_WHAT TO DO_. Of the lines below, reproduce exactly those from the line containing "pinky mcp: (1205, 1149)" to the end, including both the first and the last.

_DATASET RECORDS_.
+--
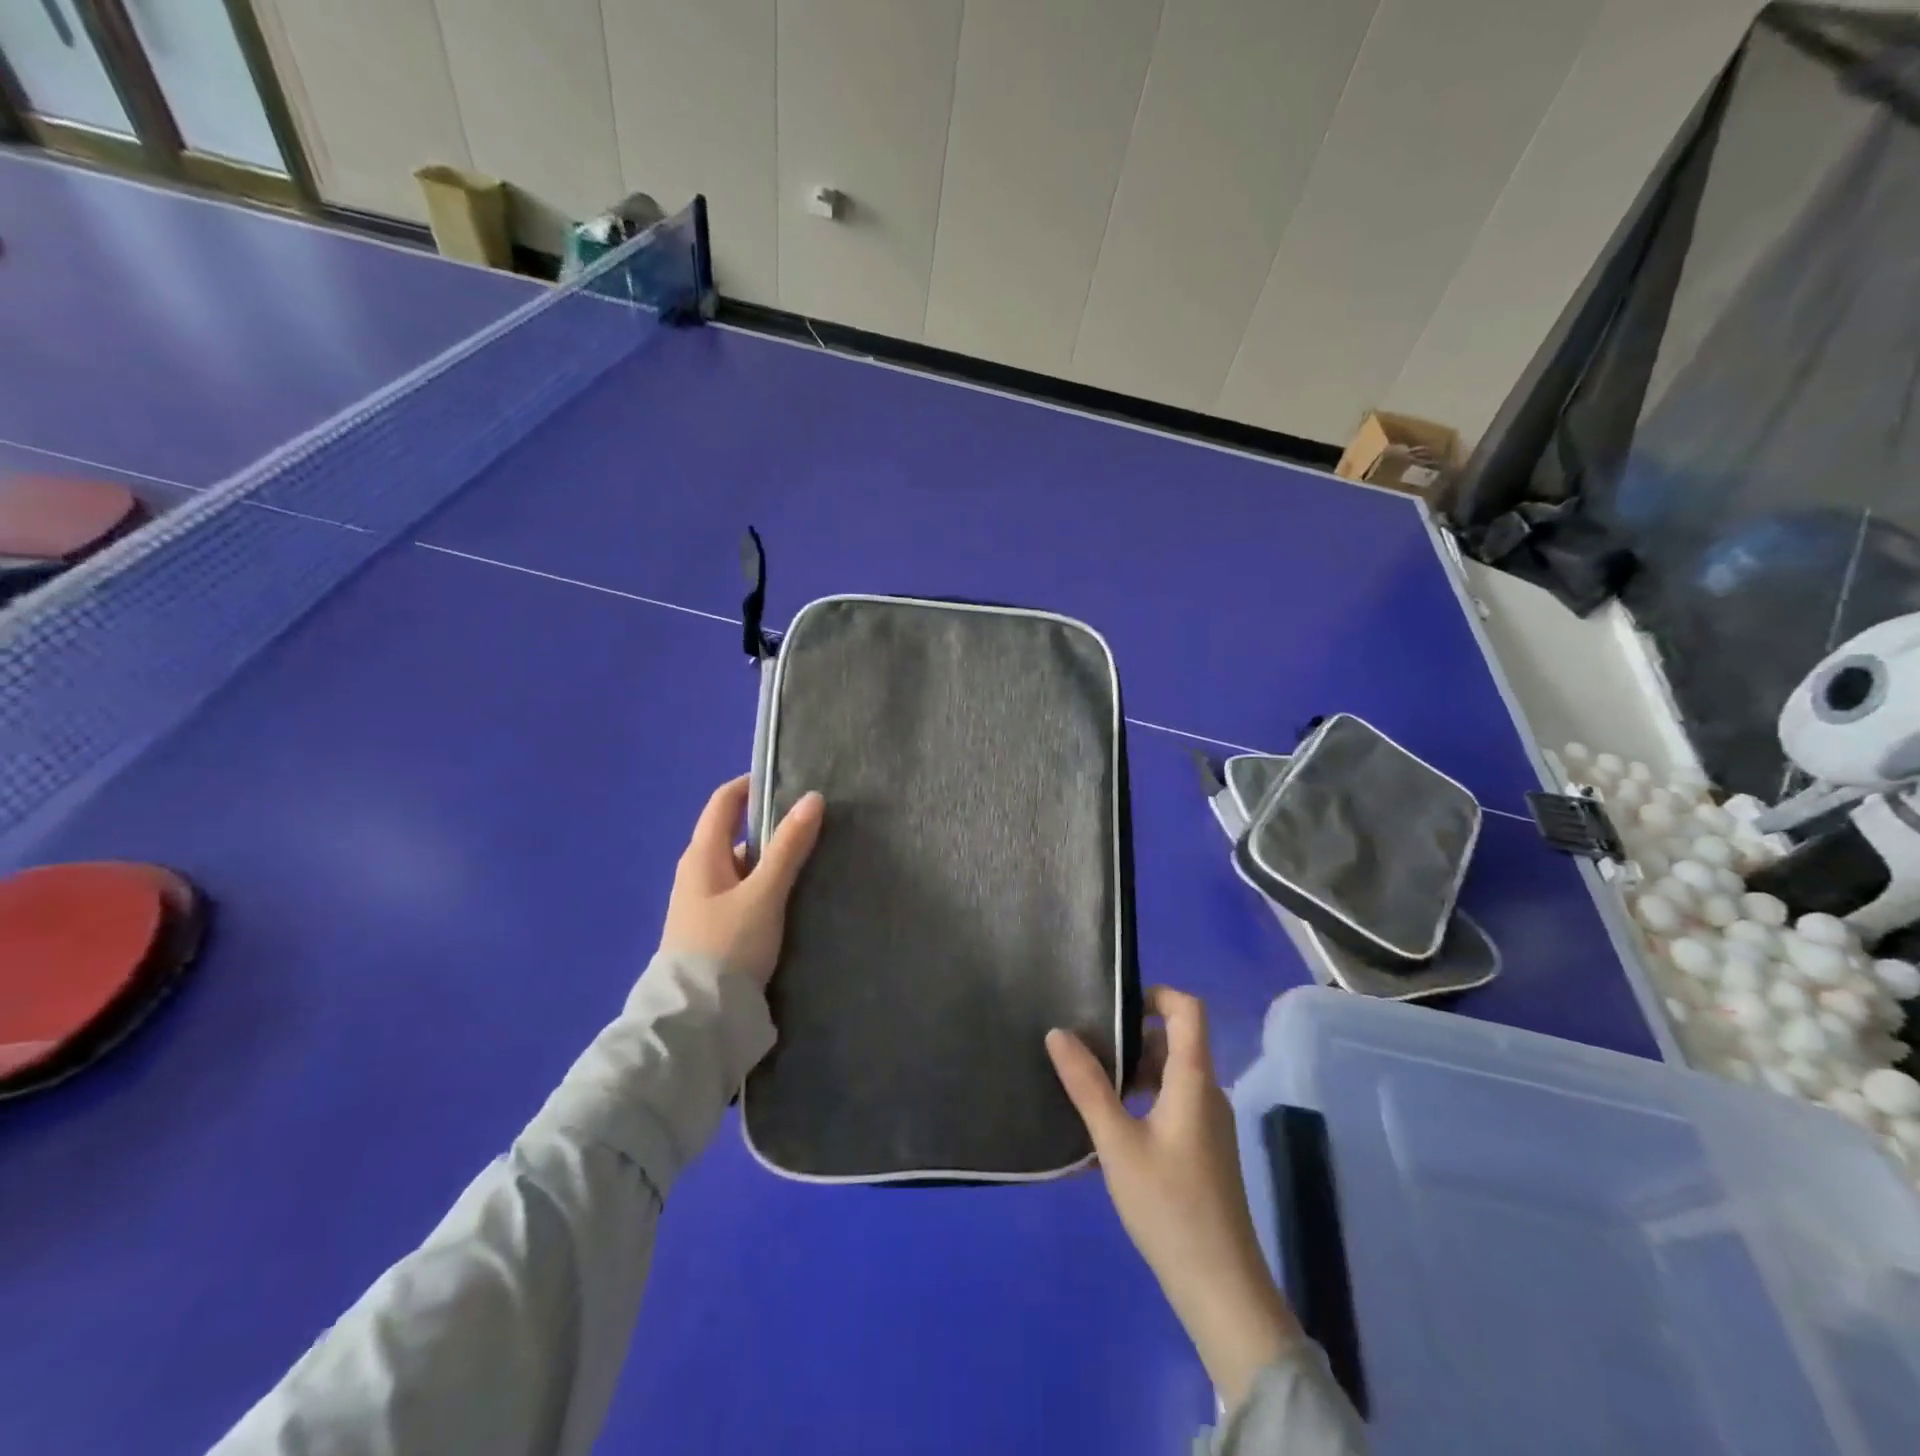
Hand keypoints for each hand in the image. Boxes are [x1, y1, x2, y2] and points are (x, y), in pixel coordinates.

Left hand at [660, 777, 823, 985]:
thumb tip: (812, 798)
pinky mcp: (711, 928)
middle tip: (812, 828)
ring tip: (810, 865)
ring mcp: (701, 902)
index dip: (751, 785)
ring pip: (741, 867)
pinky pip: (741, 892)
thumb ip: (789, 847)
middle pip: (735, 834)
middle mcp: (696, 872)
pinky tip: (788, 900)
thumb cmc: (728, 945)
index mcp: (702, 855)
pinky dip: (763, 886)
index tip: (788, 781)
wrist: (697, 1017)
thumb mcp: (764, 893)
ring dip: (770, 861)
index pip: (724, 802)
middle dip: (771, 827)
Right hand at [1047, 987, 1300, 1410]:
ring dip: (1135, 1070)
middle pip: (1176, 1040)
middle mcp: (1208, 1092)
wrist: (1220, 1288)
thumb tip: (1058, 1033)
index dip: (1155, 993)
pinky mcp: (1205, 1149)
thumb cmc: (1169, 1207)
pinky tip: (1112, 1126)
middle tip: (1087, 1047)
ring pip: (1173, 1073)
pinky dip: (1145, 1098)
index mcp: (1194, 1079)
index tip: (1113, 1004)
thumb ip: (1087, 1086)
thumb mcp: (1117, 1143)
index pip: (1188, 1009)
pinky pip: (1175, 1101)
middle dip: (1132, 1036)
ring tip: (1091, 1085)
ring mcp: (1210, 1123)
+--
_RESULT OF THE EXERCISE_.
pinky mcp: (1205, 1149)
thumb cmc: (1169, 1207)
pinky tip: (1112, 1126)
middle tip: (1087, 1047)
ring pip: (1173, 1073)
pinky dip: (1145, 1098)
index mcp: (1194, 1079)
index tip: (1113, 1004)
thumb ip: (1087, 1086)
thumb mcp: (1117, 1143)
index pip: (1188, 1009)
pinky pip: (1175, 1101)
middle dip: (1132, 1036)
ring tip: (1091, 1085)
ring mcp: (1210, 1123)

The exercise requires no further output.